There are the overtimers. They will take any and all extra shifts, at overtime only of course. I saw one nurse’s OT payout for the year. It was $120,000. For one year. Does this make the nurse a dedicated nurse, a better nurse? Hell no! Truckers, pilots, train engineers and other professions have requirements of how much extra hours they can work and still be safe. Nursing has no such professional limits set. Your nurse could be functioning on her 6th 12 hour shift this week. He could have switched from days shift to night shift with 8 hours in between. This person is mixing and administering poisons to you and titrating them to a specific effect that is desired. This nurse is expected to attend to hundreds of alarms, subtle clinical changes, new information and mix it all together and make rapid decisions about what you need now. They need to be able to communicate clearly and effectively with other health care workers about what they are seeing, smelling, hearing and feeling yet they probably have no idea what day it is or where they gave you your medication on time or at all. They are sick, forgetful and hazardous to themselves and others.

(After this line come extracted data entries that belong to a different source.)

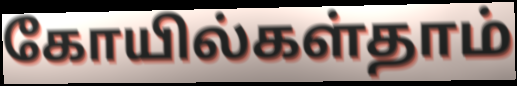
கோயில்கள்தாம்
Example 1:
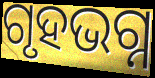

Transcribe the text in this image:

ଗୃହଭଗ୍ନ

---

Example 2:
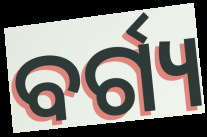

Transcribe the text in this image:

ବର୍ଗ୍ୟ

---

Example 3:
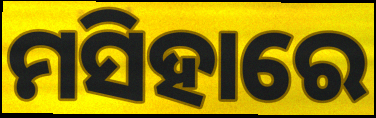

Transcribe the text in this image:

ମସିହାରେ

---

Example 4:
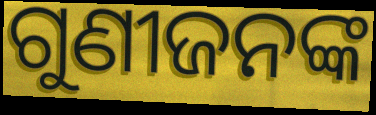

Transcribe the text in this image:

ଗୁଣୀଜନଙ୍କ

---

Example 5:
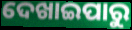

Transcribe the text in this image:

ଦେଖାଇପାରୁ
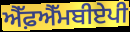
ਐੱਫ਼ਐੱਮਬੀਏਪੀ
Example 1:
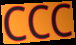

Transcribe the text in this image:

CCC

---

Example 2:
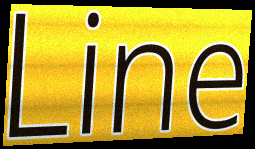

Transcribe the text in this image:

Line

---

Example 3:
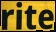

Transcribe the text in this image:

rite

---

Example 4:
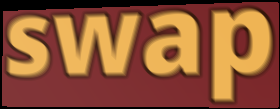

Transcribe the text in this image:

swap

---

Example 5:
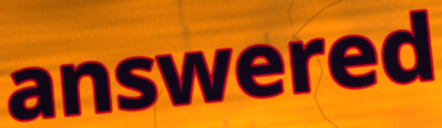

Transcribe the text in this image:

answered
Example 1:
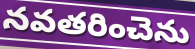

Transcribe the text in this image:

నవతరించెను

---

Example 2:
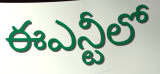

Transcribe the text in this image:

ఈఎన్టీలో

There are thousands of good, skilled competent nurses who know when enough is enough. They don’t work more than is safe, they have families and outside interests to balance them into human beings first and nurses second. They understand that the art of nursing is more important than the science of nursing. They value the young and believe in succession planning. They are not threatened when you ask what they are doing, what that medication is, and you never have to ask who they are because they tell you first thing. They are the quiet professional of nursing and we thank the nursing gods for them. They are well beings.